◆ **Exercise**:
Your answer should be the lines of the data below that contain "Created".

################

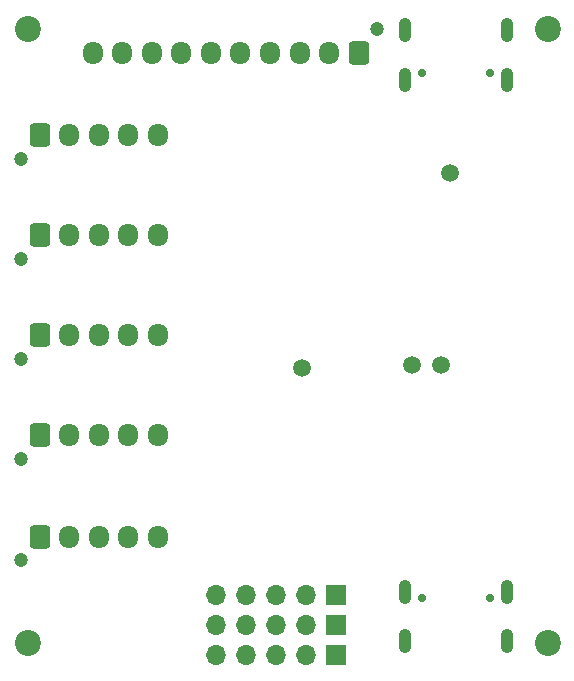
<source format=gbr>
%TF.GenerationSoftware,KiCad,Pcbnew,(6.0.0-0)*%
%TF.CreationDate,2022-12-18T13:40:03+01:00*%
%TF.ProjectId,ProtoBoardSE,50726f74-6f42-46f6-9172-6453452e6b69,rev?*%
%TF.SameCoordinates,Original*%
%TF.FileFunction,Soldermask,Bot*%
%TF.FilePolarity,Negative*%
%FSLAX46Y46*%
G04 Gerber Fmt 4.6, Leading zero omitted, Abs format (unit mm)*
G04 Created by KiCad (PCBNEW (6.0.0-0)) date 2022-12-18 13:40:03*
%MOMM*%
%LPD*%
G01*
G04 APERTURE LIST*
G04 Aperture macros list*
%AMRoundRect*
0 Rectangle with rounded corners*
0 $1 Rounding radius*
0 $2 $3 $4 $5 $6 $7 $8 $9 X,Y pos of 4 corners*
0 Add a 4 corners polygon primitive as box body*
4,1,4,$2,$3,$4,$5,$6,$7,$8,$9,$2,$3,0*
0 Add four circle primitives for the rounded corners*
1,1,$1+$1,$2,$3*
1,1,$1+$1,$4,$5*
1,1,$1+$1,$6,$7*
1,1,$1+$1,$8,$9*
0 Add four rect primitives between the rounded corners*
20,1,$1+$1,$2,$3,$4,$5,0*
20,1,$1+$1,$4,$5,$6,$7,0*
20,1,$1+$1,$6,$7,$8,$9,0*
20,1,$1+$1,$8,$9,$2,$3,0*%
G04 Aperture macros list end*
%ADD10C,2.200000*%
%ADD11C,1.200000*%
%ADD12RoundRect,0.250000X-0.600000X-0.725000X0.600000X-0.725000X0.600000X0.725000X-0.600000X0.725000X0*%
%ADD13O,1.700000X1.950000*%
%ADD14C,0.700000*%
%ADD15O,1.050000X2.100000*%
%ADD16R,1.700000X1.700000*%
%ADD17O,1.700000X1.700000*%
%ADD18RoundRect,0.250000X0.600000X0.725000X-0.600000X0.725000X-0.600000X-0.725000X0.600000X-0.725000X0*%
%ADD19C,1.500000*%
G04 APERTURE END LIST*
D10*
%TO.C,H4*%
X162000000Y-32000000D03*
%TD*%
%TO.C,H3*%
X162000000Y-84000000D03*
%TD*%
%TO.C,H2*%
X206000000Y-84000000D03*
%TD*%
%TO.C,H1*%
X206000000Y-32000000D03*
%TD*%
D11*
%TO.C,J5*%
X161400000Y-51500000D03*
D12*
X163000000Y-49500000D03*
D13*
X165500000Y-49500000D03*
X168000000Y-49500000D03*
X170500000Y-49500000D03*
X173000000Y-49500000D03*
%TD*%
D14*
%TO.C,J1*%
X195360000Y-80212500D03*
X201140000Y-80212500D03*
D15*
X193930000Y-79682500D03*
X202570000Y-79682500D03*
X193930000Y-83862500D03*
X202570000Y-83862500D03*
%TD*%
D11*
%TO.C,J10*%
X161400000Y-68400000D03*
D12*
X163000000Y-66400000D03*
D13*
X165500000Y-66400000D03*
X168000000Y-66400000D03*
X170500000Y-66400000D03*
X173000000Y-66400000D03*
%TD*%
D16*
%TO.C,J7*%
X188075000Y-82460000D03*
D17*
X185535000Y-82460000D03*
X182995000Y-82460000D03*
X180455000Y-82460000D03*
X177915000Y-82460000D03*
%TD*%
D16*
%TO.C,J11*%
X188075000Y-79920000D03*
D17*
X185535000Y-79920000D03*
X182995000Y-79920000D03*
X180455000Y-79920000D03*
X177915000Y-79920000D03*
%TD*%
D11*
%TO.C,J6*%
X161400000Y-43000000D03*
D12*
X163000000Y-41000000D03*
D13*
X165500000Y-41000000D03*
X168000000Y-41000000D03*
X170500000Y-41000000D03*
X173000000Y-41000000D03*
%TD*%
D14*
%TO.C,J2*%
X201140000Y-35787500D03*
X195360000Y-35787500D03*
D15*
X202570000Y-36317500D03*
X193930000Y-36317500D03*
X202570000Y-32137500D03*
X193930000Y-32137500D03*
%TD*%
D16*
%TO.C,J4*%
X188075000Y-85000000D03*
D17*
X185535000Y-85000000D03*
X182995000Y-85000000D03*
X180455000Y-85000000D03*
X177915000Y-85000000D03*
%TD*%
D11*
%TO.C,J3*%
X191600000Y-32025000D03*
D18*
X190000000Y-34025000D03*
D13*
X187500000Y-34025000D03*
X185000000Y-34025000D03*
X182500000Y-34025000D03*
X180000000Y-34025000D03*
X177500000Y-34025000D03*
X175000000Y-34025000D03*
X172500000Y-34025000D03*
X170000000Y-34025000D03*
X167500000Y-34025000D03*
%TD*%
D11*
%TO.C,J8*%
X161400000Y-59950000D03*
D12*
X163000000Y-57950000D03*
D13*
X165500000Y-57950000D03*
X168000000Y-57950000D03*
X170500000Y-57950000D03*
X173000000Y-57950000D03*
%TD*%
D11*
%TO.C,J9*%
X161400000Y-77000000D03*
D12*
X163000000Y-75000000D03*
D13*
X165500000Y-75000000D03*
X168000000Y-75000000D03*
X170500000Y-75000000D03*
X173000000Y-75000000D03*
%TD*%
D19*
%TO.C,TP1*%
X197750000Y-44250000D03*
%TD*%
%TO.C,TP4*%
X185250000Y-60750000D03*
%TD*%
%TO.C,TP3*%
X197000000Y-60500000D03*
%TD*%
%TO.C,TP2*%
X194500000Y-60500000D03*
%TD*%
M02*

</source>
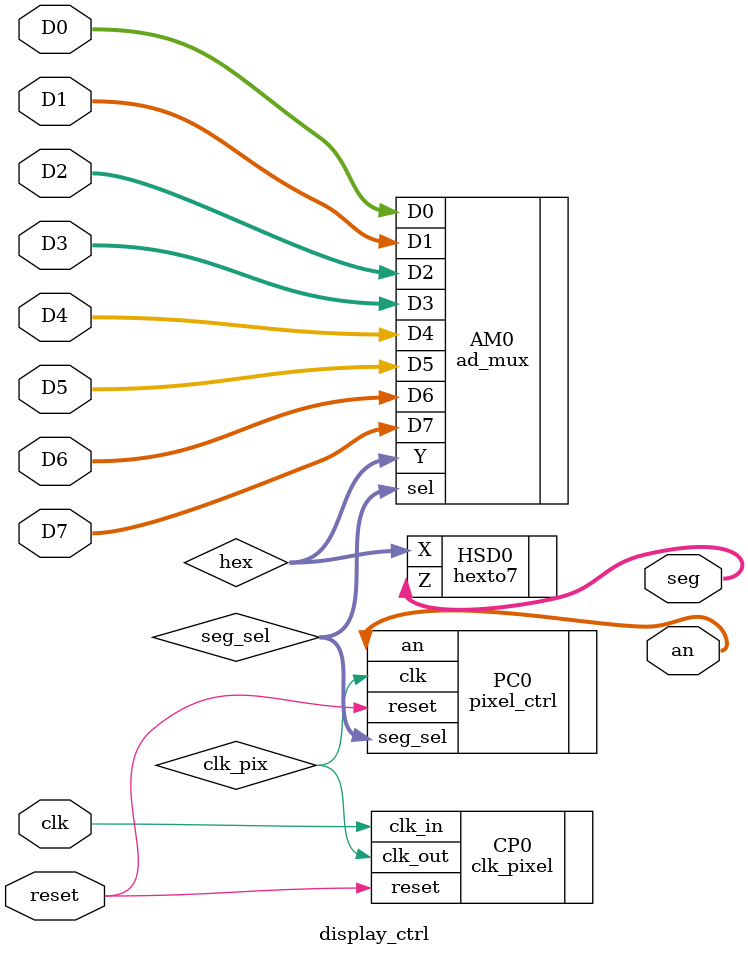
<source format=v>
`timescale 1ns / 1ps
/****************************** C E C S  3 0 1 ******************************
 * 
 * File Name:     display_ctrl.v
 * Project:       Lab_Assignment_?
 * Designer:      Garrett Cross
 * Email:         garrett.cross@student.csulb.edu
 * Rev. No.:      Version 1.0
 * Rev. Date:     10/05/18
 *
 * Purpose:       Display Controller. Takes in 8 3-bit inputs, as well as,
 *                a clock input and reset, and outputs the corresponding 
 *                anode and segment select for use with 
 *                an 8-pixel 7-segment display.
 * 
 * Dependencies:  100MHz Clock input, clk_pixel.v, pixel_ctrl.v, ad_mux.v, 
 *                hexto7.v         
 *
 ****************************************************************************/

module display_ctrl( D7, D6, D5, D4, D3, D2, D1, D0, clk, reset, an, seg );

    input  [3:0] D7,
                 D6,
                 D5,
                 D4,
                 D3,
                 D2,
                 D1,
                 D0;
    input        clk,
                 reset;
                 
    output [7:0] an;
    output [6:0] seg; //g f e d c b a
    
    wire         clk_pix;
    wire   [2:0] seg_sel;
    wire   [3:0] hex;
    
    clk_pixel  CP0 ( .clk_in(clk), 
                     .reset(reset), 
                     .clk_out(clk_pix) 
                   );
    
    pixel_ctrl PC0 ( .clk(clk_pix), 
                     .reset(reset), 
                    .an(an), 
                    .seg_sel(seg_sel) 
                   );
    
    ad_mux     AM0 ( .D7(D7), 
                     .D6(D6), 
                     .D5(D5), 
                     .D4(D4), 
                     .D3(D3), 
                     .D2(D2), 
                     .D1(D1), 
                     .D0(D0), 
                     .sel(seg_sel), 
                     .Y(hex) 
                   );
    
    hexto7     HSD0 ( .X(hex), 
                      .Z(seg)
                    );
    
endmodule

</source>
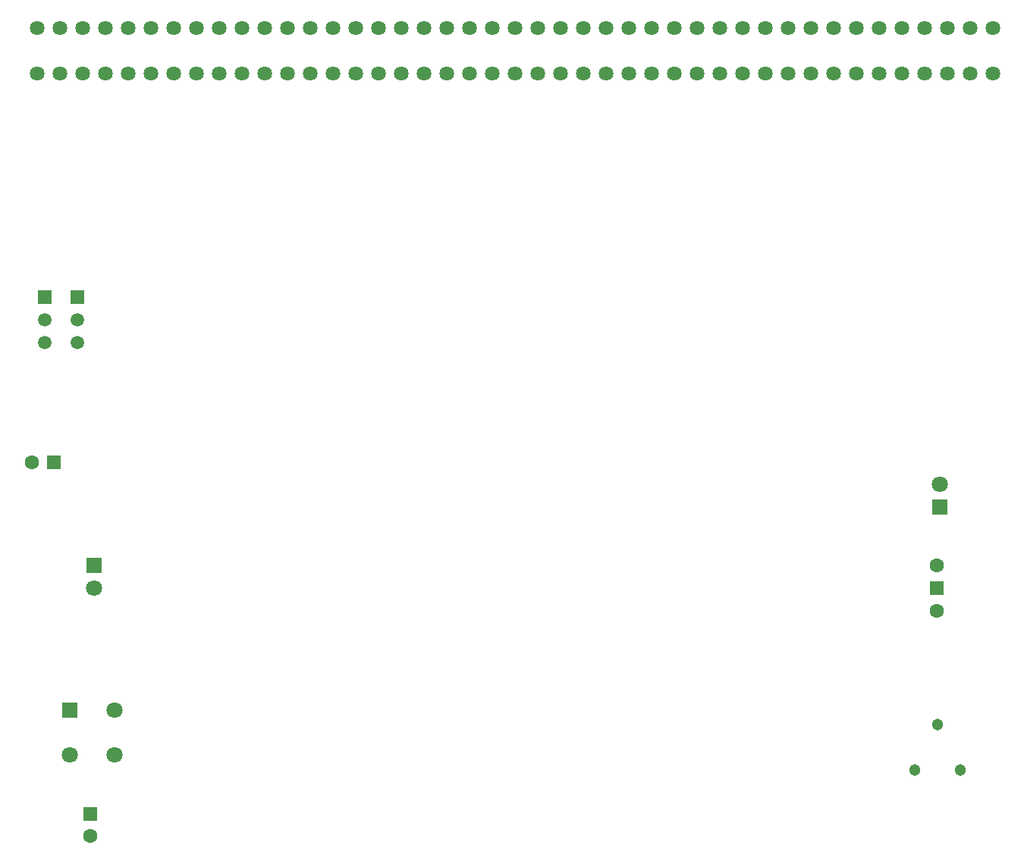
<source format=gbr>
%TF.GenerationSoftware,KiCad,Pcbnew,8.0.3*%
%TF.CreationDate,2024-08-18T17:29:15+02:00*%
%TF.ProjectId,ARIII,41524949-492e-46b6-9963-61645f706362,rev?*%
%TF.SameCoordinates,Original*%
%TF.FileFunction,Soldermask,Bot*%
%TF.FilePolarity,Negative*%
%FSLAX46Y46*%
G04 Gerber Fmt 4.6, Leading zero omitted, Abs format (unit mm)*
G04 Created by KiCad (PCBNEW 8.0.3) date 2024-08-18 17:29:15*
%MOMM*%
%LPD*%
G01*
G04 APERTURE LIST*
%ADD10C,1.303000*%
%ADD11R,1.500000X1.500000*%
%ADD12C,1.600000*%
%ADD13C,1.500000*%
%ADD14R,1.600000X1.600000*%
%ADD15R,1.800000X1.800000*%
%ADD16C,1.800000*%
%ADD17C,1.635000*%
G04 APERTURE END LIST*
D10*
%TO.C,VR1*%
X191090000Y-122080000D03*
X188550000Y-117000000D03*
X186010000Y-122080000D03*
%TD*%
D11*
%TO.C,SW2*%
X188500000Y-101690000D03*
D12*
X188500000Y-104230000D03*
X188500000Y-99150000D03*
%TD*%
D11*
%TO.C,Q2*%
X88900000Y-69200000D03*
D13*
X88900000Y-71740000D03*
X88900000Y-74280000D03*
%TD*%
D14*
%TO.C,C1*%
X94000000Y-126944888D03*
D12*
X94000000Y-129444888D03*
%TD*%
D15*
%TO.C,D2*%
X94450000Y-99225000D03*
D16*
X94450000Y-101765000D03*
%TD*%
D11*
%TO.C,Q1*%
X92600000Y-69200000D03*
D13*
X92600000Y-71740000D03*
X92600000Y-74280000D03*
%TD*%
D15*
%TO.C,SW1*%
X91677500Y-115377500D03*
D16*
X96677500Y-115377500D03*
X91677500Y-120377500D03*
X96677500Y-120377500D03*
%TD*%
D17*
%TO.C,CN1*%
X88060000Y-39120000D03*
X88060000Y-44200000D03*
X90600000Y-39120000D03*
X90600000Y-44200000D03*
X93140000Y-39120000D03*
X93140000Y-44200000D03*
X95680000Y-39120000D03*
X95680000Y-44200000D03*
X98220000Y-39120000D03*
X98220000Y-44200000D03*
X100760000Y-39120000D03*
X100760000Y-44200000D03*
X103300000Y-39120000D03*
X103300000Y-44200000D03*
X105840000Y-39120000D03*
X105840000Y-44200000D03*
X108380000Y-39120000D03*
X108380000Y-44200000D03*
X110920000Y-39120000D03*
X110920000Y-44200000D03*
X113460000Y-39120000D03*
X113460000Y-44200000D03*
X116000000Y-39120000D03*
X116000000Y-44200000D03*
X118540000Y-39120000D03*
X118540000Y-44200000D03*
X121080000Y-39120000D03*
X121080000Y-44200000D03*
X123620000Y-39120000D03*
X123620000Y-44200000D03*
X126160000Y-39120000D03*
X126160000Y-44200000D03*
X128700000Y-39120000D03*
X128700000Y-44200000D03*
X131240000Y-39120000D03*
X131240000Y-44200000D03*
X133780000Y-39120000D03*
X133780000Y-44200000D03*
X136320000Y-39120000D03*
X136320000Y-44200000D03*
X138860000Y-39120000D03*
X138860000Y-44200000D03*
X141400000Y-39120000D03*
X141400000Y-44200000D03*
X143940000Y-39120000D03*
X143940000Y-44200000D03*
X146480000Y-39120000D03*
X146480000Y-44200000D03*
X149020000Y-39120000D03*
X149020000Y-44200000D03*
X151560000Y-39120000D03*
X151560000Y-44200000D03*
X154100000Y-39120000D03*
X154100000Y-44200000D03*
X156640000Y-39120000D03*
X156640000Y-44200000D03*
X159180000Y-39120000D03*
X159180000Y-44200000D03*
X161720000Y-39120000D03*
X161720000Y-44200000D03*
X164260000Y-39120000D03*
X164260000Y-44200000D03*
X166800000Y-39120000D03*
X166800000Y-44200000D03*
X169340000Y-39120000D03*
X169340000Y-44200000D03*
X171880000Y-39120000D03*
X171880000Y-44200000D03*
X174420000Y-39120000D03*
X174420000Y-44200000D03*
X176960000Y-39120000D03*
X176960000Y-44200000D03*
X179500000Y-39120000D03*
X179500000Y-44200000D03*
X182040000Y-39120000D03*
X182040000Y-44200000D03*
X184580000Y-39120000D03*
X184580000Y-44200000D03*
X187120000Y-39120000D03*
X187120000Y-44200000D03*
X189660000Y-39120000D03*
X189660000Y-44200000D03*
X192200000Y-39120000D03*
X192200000Y-44200000D03*
X194740000Y-39120000D03*
X194740000Y-44200000D03*
%TD*%
D14*
%TO.C,C6*%
X89950000Y-87650000D03*
D12*
X87450000Y-87650000D03*
%TD*%
D15*
%TO.C,D1*%
X188850000Y-92700000D03*
D16*
X188850000Y-90160000D03*
%TD*%
M02*

</source>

################

◆ **Problem solution**:
G04 Created by KiCad (PCBNEW (6.0.0-0)) date 2022-12-18 13:40:03*
G04 Created by KiCad (PCBNEW 8.0.3) date 2024-08-18 17:29:15*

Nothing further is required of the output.